Einem Bericht zufolge sind aus den USA deportierte somalische Bantu - manchmal schon am Flughafen in Mogadischu - von Bewaffneten entführt worden, um Lösegeld zu erpressen (UNHCR 22.12.2021, Sitzung 58).

Benadiri ist ein Dachbegriff für verschiedene voneinander unabhängige urbane Minderheiten, die in den Küstenstädten des Südens leben (z. B. Mogadischu, Merka, Baraawe) und sich traditionell im Handel betätigen.
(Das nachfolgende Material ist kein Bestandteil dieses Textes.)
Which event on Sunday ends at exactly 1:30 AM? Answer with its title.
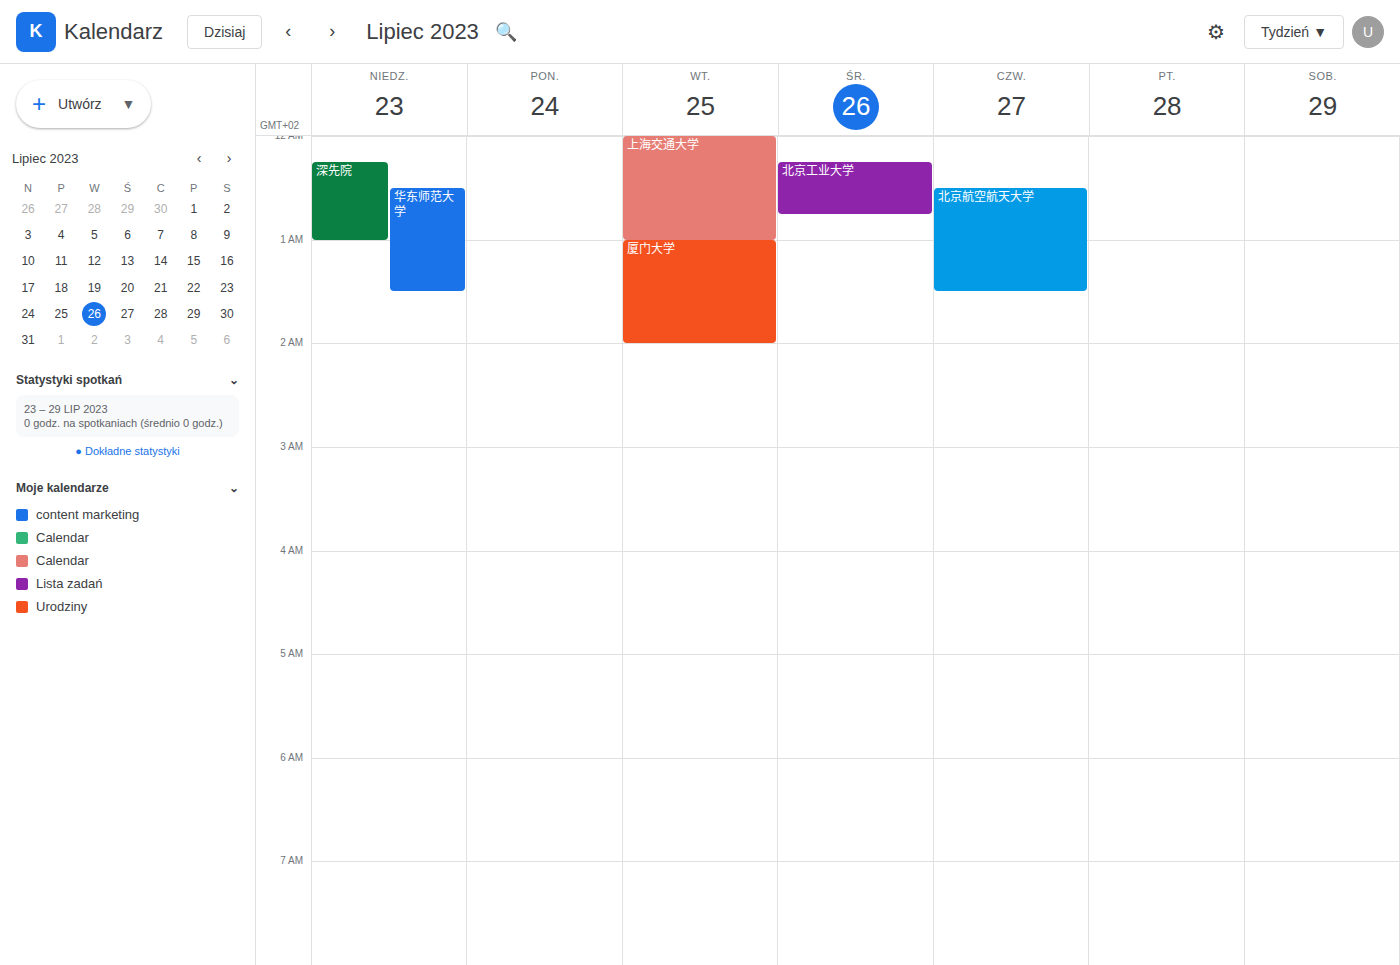
"华东师范大学"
Sie haben eine gemischte Abstammung aus Somalia, Arabien, Persien, Indien und Portugal (SEM 31.5.2017, Sitzung 13f; vergleiche UNHCR 22.12.2021, Sitzung 57). Vor 1991 hatten sie einen privilegierten Status. Ohne bewaffnete Miliz waren sie im Bürgerkrieg aber schutzlos. Heute werden Benadiri gemeinhin als Händler respektiert (SEM 31.5.2017, Sitzung 13f). In Mogadischu stellen die Benadiri die zweitgrößte Minderheitengruppe. Einige von ihnen haben es geschafft, reich zu werden (FIS 7.8.2020, Sitzung 41ff). Im Gegensatz zu den Bantu kommt ihnen kein geringerer Status zu, Mischehen sind kein Problem (LI 14.6.2018, Sitzung 17). Auch von Sicherheitsproblemen wird (in Mogadischu) nicht berichtet (NLMBZ 1.12.2021, Sitzung 45). Vielen Reer Xamar (Teil der Benadiri) ist es gelungen, ihre vormaligen Immobilien im Bezirk Xamar Weyne (Mogadischu) durch Zahlungen zurückzuerhalten. Dort stellen sie auch die Bevölkerungsmehrheit (LI 21.5.2019b, Sitzung 2f).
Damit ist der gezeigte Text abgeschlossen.